NOTE this means that clients will never get invalid policies according to the hub, although a 3.5 or older client could still receive policies that are only valid in 3.6. So make sure you test with 3.5 or older if you anticipate that problem during migration, but in a homogeneous client population this is a wonderful guarantee.

pre-fetch.sh and post-update.sh

These scripts are run by the Mission Portal whenever the user configures sketches. They enable the Mission Portal to check out the policies, make changes to them, and then commit and push them back.

Design Center integration

The Design Center integration Just Works when you follow the procedure above to enable the VCS integration. You can then go into the Mission Portal, configure any sketch, and voila, in minutes that sketch will be activated across your infrastructure.

Manual policy changes

If you want to make manual changes to your policies, simply make those changes in a checkout of your masterfiles repository, commit and push the changes. The next time update.cf runs, your changes will be checked out and in minutes distributed through your entire infrastructure.

Benefits

To conclude, let's summmarize the benefits of versioning your masterfiles using the built-in facilities in CFEngine Enterprise 3.6

  • easy to use compared to home-grown VCS integration
  • supports Git out of the box and, with some work, can support others like Subversion
  • tested, reliable, and built-in
  • Design Center integration
  • supports any repository and branch per hub
  • your policies are validated before deployment
  • integration happens through shell scripts and update.cf, not C code or special policies
Scalability

When running CFEngine Enterprise in a large-scale IT environment with many thousands of hosts, certain issues arise that require different approaches compared with smaller installations.

With CFEngine 3.6, significant testing was performed to identify the issues surrounding scalability and to determine best practices in large-scale installations of CFEngine.

Moving PostgreSQL to Separate Hard Drive

Moving the PostgreSQL database to another physical hard drive from the other CFEngine components can improve the stability of large-scale installations, particularly when using a solid-state drive (SSD) for hosting the PostgreSQL database.

The data access involves a huge number of random IO operations, with small chunks of data. SSD may give the best performance because it is designed for these types of scenarios.

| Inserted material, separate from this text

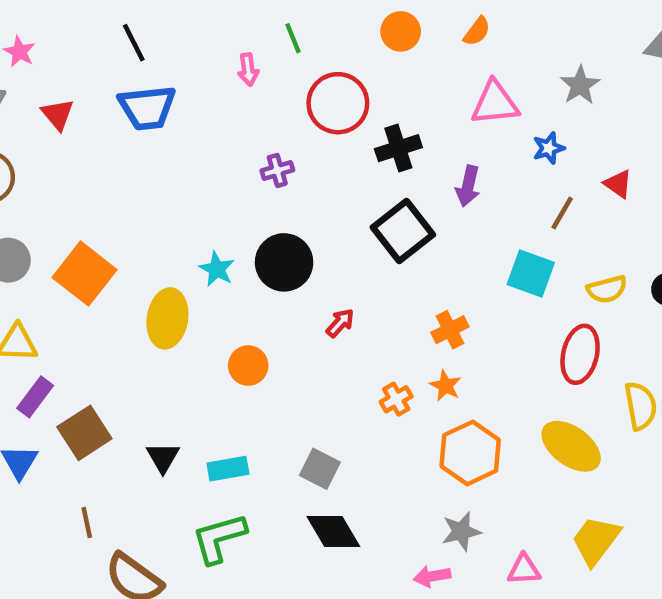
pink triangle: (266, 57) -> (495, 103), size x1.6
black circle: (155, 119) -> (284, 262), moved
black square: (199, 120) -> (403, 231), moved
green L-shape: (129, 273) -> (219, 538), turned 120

Important: The PostgreSQL data files are in /var/cfengine/state/pg/ by default. Before moving the mount point, please make sure that all CFEngine processes (including PostgreSQL) are stopped and the existing data files are copied to the new location.

Setting the splaytime

The splaytime tells CFEngine hosts the base interval over which they will communicate with the policy server, which they then use to "splay" or hash their own runtimes.

Thus when splaytime is set to 4, 1000 hosts will hash their run attempts evenly over 4 minutes, and each minute will see about 250 hosts make a run attempt. In effect, the hosts will attempt to communicate with the policy server and run their own policies in predictable "waves." This limits the number of concurrent connections and overall system load at any given moment.